Always clarify wild rules before the game. Wild 1s significantly increase the likelihood of bids being accurate and slow down challenges.

7 Bluffing Strategy

  • Bid based on your dice, not hope. If you have two 5s, a bid of "three 5s" in a 4-player game is statistically reasonable (others likely have at least one 5). Grounding bids in your actual dice is more reliable than pure bluffing.
  • Use quantity increases to buy time. If you have weak dice, raise the quantity on a face your opponent just bid, you're extending the sequence without making an outrageous claim.
  • Challenge late bids aggressively. Late in a round, with fewer total dice on the table, high bids become statistically improbable. Challenge more freely.
  • Track revealed dice. When challenges occur, note what was on the table, this informs your future bids and challenges.
  • Low dice counts = challenge territory. When a player bids "five 6s" with only 10 dice total in play, the probability drops sharply. Do the math.

8 Variants and Perudo

Perudo (Commercial Version)

Perudo (by Cosmodrome Games) is the most popular commercial version. Key differences:

  • 1s are wild (count as any face)
  • Players can make an "exact" call, claiming the bid is exactly right. If correct, the caller gains a die; if wrong, loses one.
  • When bidding 1s, quantity rules change (halved from the last non-1 bid)

Two-Player Liar's Dice

Each player gets 5 dice. Reveal one die from each cup before bidding to reduce blind guessing. First to 0 dice loses.

Team Liar's Dice

Teams of two share a pool of dice. Partners can signal (legally) about their dice through bid choices. Popular at larger gatherings.

9 Common Rule Mistakes

  • Wrong: Bids don't have to increase. They absolutely do, every bid must be higher than the previous.
  • Wrong: Peeking at dice is fine. The entire game is hidden information. Peeking at another player's dice is cheating.
  • Wrong: Challenge ends the game. A challenge only eliminates one die from one player. The game continues until one player has all the dice.
  • Wrong: Assuming 1s are always wild. Wild 1s are optional, confirm before playing.

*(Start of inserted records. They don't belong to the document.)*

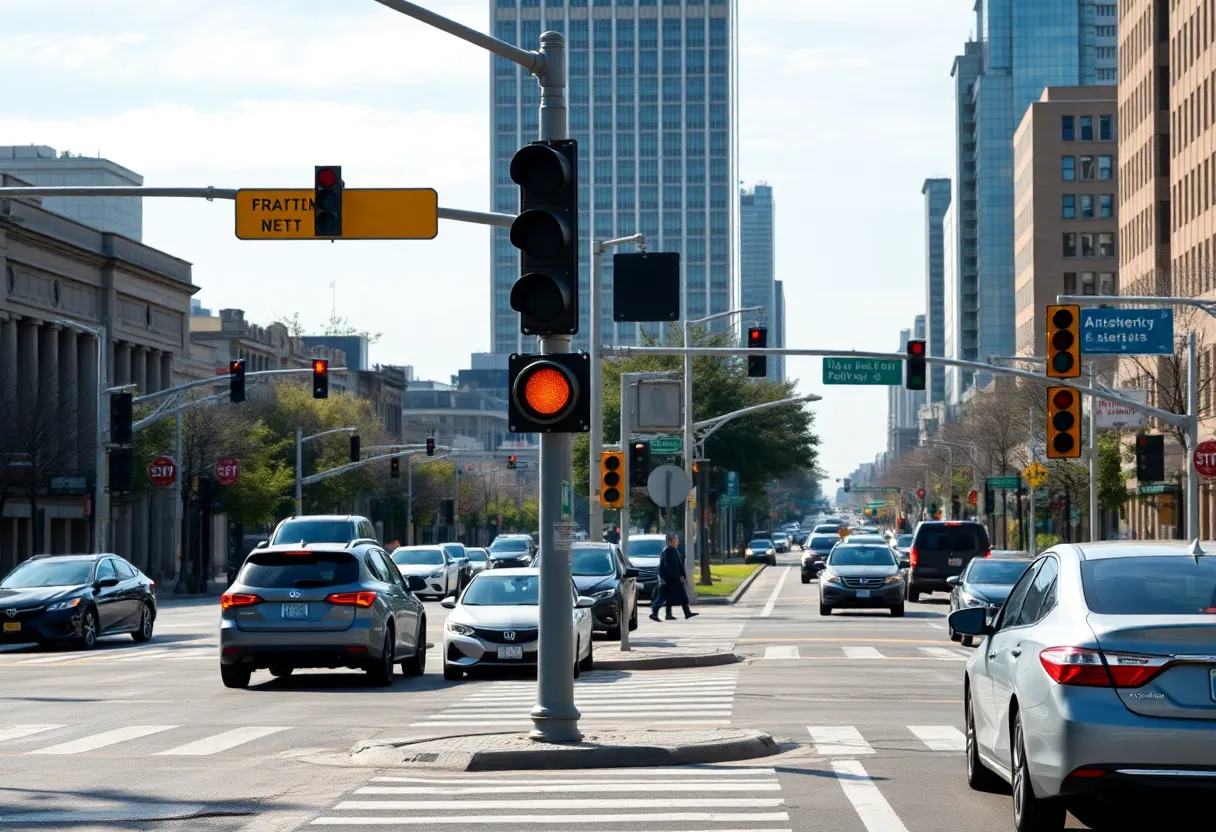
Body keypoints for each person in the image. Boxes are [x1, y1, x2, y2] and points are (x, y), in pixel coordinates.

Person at [649, 533, 698, 621]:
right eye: (676, 539)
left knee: (675, 596)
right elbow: (670, 567)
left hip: (672, 579)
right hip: (669, 579)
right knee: (664, 598)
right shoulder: (668, 551)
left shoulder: (672, 550)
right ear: (670, 541)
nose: (677, 541)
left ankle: (676, 613)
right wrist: (679, 576)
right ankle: (654, 612)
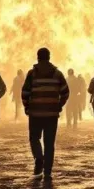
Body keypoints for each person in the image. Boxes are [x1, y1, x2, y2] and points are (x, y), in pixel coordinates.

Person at [22, 48, 70, 180]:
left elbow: (25, 92)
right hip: (51, 115)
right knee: (49, 143)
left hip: (35, 113)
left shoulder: (32, 74)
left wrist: (27, 107)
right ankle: (47, 171)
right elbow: (65, 92)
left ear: (38, 57)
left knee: (34, 138)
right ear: (49, 57)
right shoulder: (57, 74)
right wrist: (59, 105)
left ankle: (38, 158)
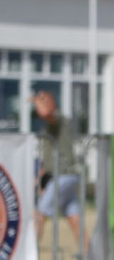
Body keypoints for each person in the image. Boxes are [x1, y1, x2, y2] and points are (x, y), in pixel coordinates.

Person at [32, 90, 82, 244]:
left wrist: (38, 101)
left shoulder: (58, 119)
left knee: (39, 214)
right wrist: (38, 179)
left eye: (44, 100)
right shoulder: (50, 126)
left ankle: (29, 257)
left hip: (63, 175)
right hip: (64, 175)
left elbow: (47, 113)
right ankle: (89, 258)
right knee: (74, 219)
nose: (40, 104)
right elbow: (48, 158)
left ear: (52, 103)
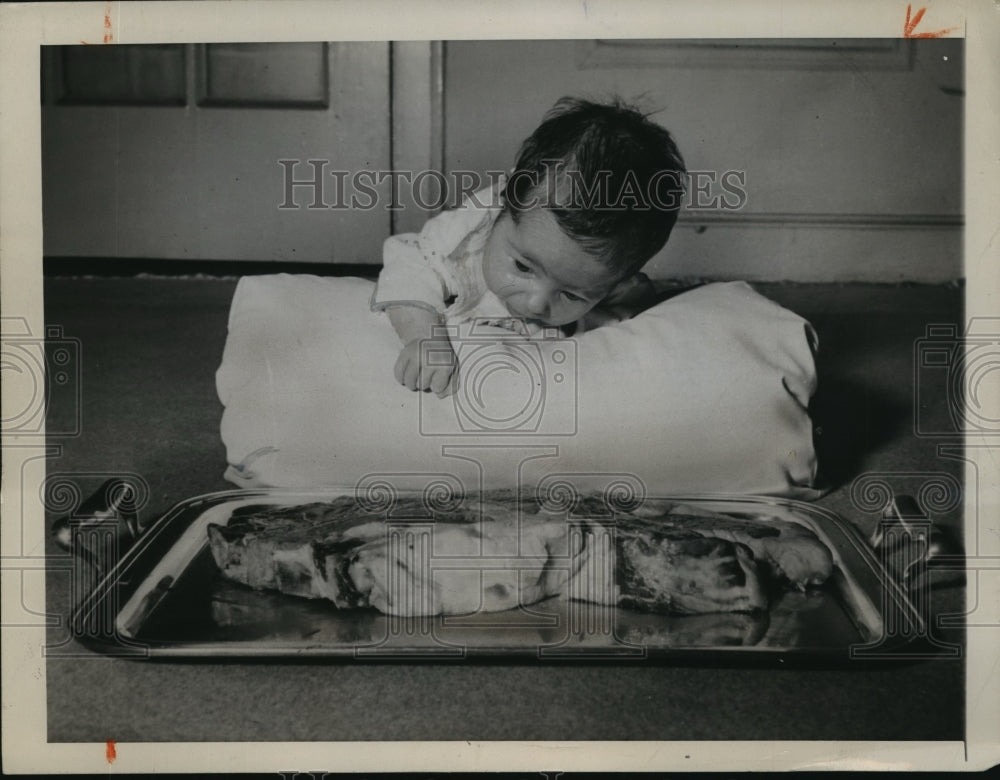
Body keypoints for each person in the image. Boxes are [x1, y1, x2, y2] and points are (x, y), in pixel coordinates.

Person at [371, 96, 686, 397]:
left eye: (571, 294)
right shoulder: (466, 241)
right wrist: (423, 336)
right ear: (503, 206)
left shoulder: (601, 286)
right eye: (522, 267)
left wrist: (633, 301)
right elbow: (409, 261)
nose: (537, 304)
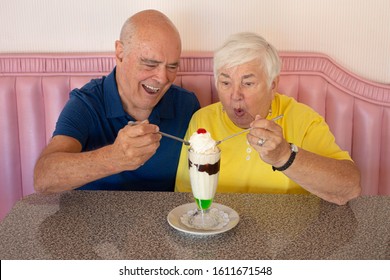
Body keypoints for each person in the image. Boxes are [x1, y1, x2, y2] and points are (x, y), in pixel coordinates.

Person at [175, 32, 361, 205]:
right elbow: (185, 197)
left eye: (248, 83)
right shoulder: (203, 122)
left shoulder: (303, 119)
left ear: (273, 84)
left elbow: (351, 187)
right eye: (225, 83)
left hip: (288, 236)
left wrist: (284, 156)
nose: (235, 95)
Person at [34, 10, 200, 193]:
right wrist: (114, 158)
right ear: (120, 53)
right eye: (150, 64)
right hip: (93, 219)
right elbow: (43, 179)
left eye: (171, 67)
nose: (162, 78)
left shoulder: (186, 104)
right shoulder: (87, 103)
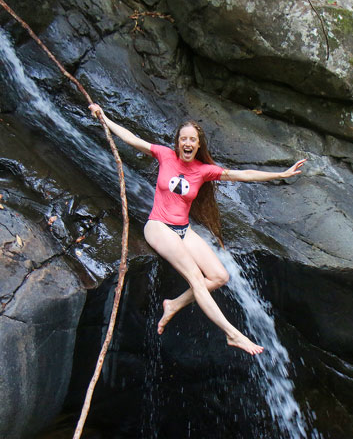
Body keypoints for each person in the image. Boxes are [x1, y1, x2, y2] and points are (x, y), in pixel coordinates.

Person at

10 Frequently Asked Questions

What is Liar's Dice?
Liar's Dice is a bluffing dice game where each player has a set of hidden dice. Players make escalating bids about how many dice of a given face value exist across all players' cups, and can challenge ('call liar') any bid they doubt.
How many dice per player?
Standard rules give each player 5 dice and a cup. The game can be played with fewer (3 per player) for a shorter experience.
What does 'call liar' mean?
When you doubt the current bid is accurate, you challenge it by calling 'Liar!' The dice are revealed. If the bid is wrong, the bidder loses a die. If the bid is right or higher, the challenger loses a die.
Are 1s wild in Liar's Dice?
In many variants, 1s (aces) are wild and count as any face value. This is common in the Perudo variant. Some home versions do not use wilds, clarify before playing.
How do you win Liar's Dice?
Be the last player with dice remaining. Players who lose all their dice are eliminated.
Can you bid the same quantity?
You must always increase the bid, either the quantity, the face value (on the same quantity), or both. You cannot bid the same quantity and face as the previous bid.
What is Perudo?
Perudo is the commercial version of Liar's Dice, originally from South America (Dudo in Spanish means 'I doubt'). It uses wilds (1s count as any number) and has a special 'exact' call.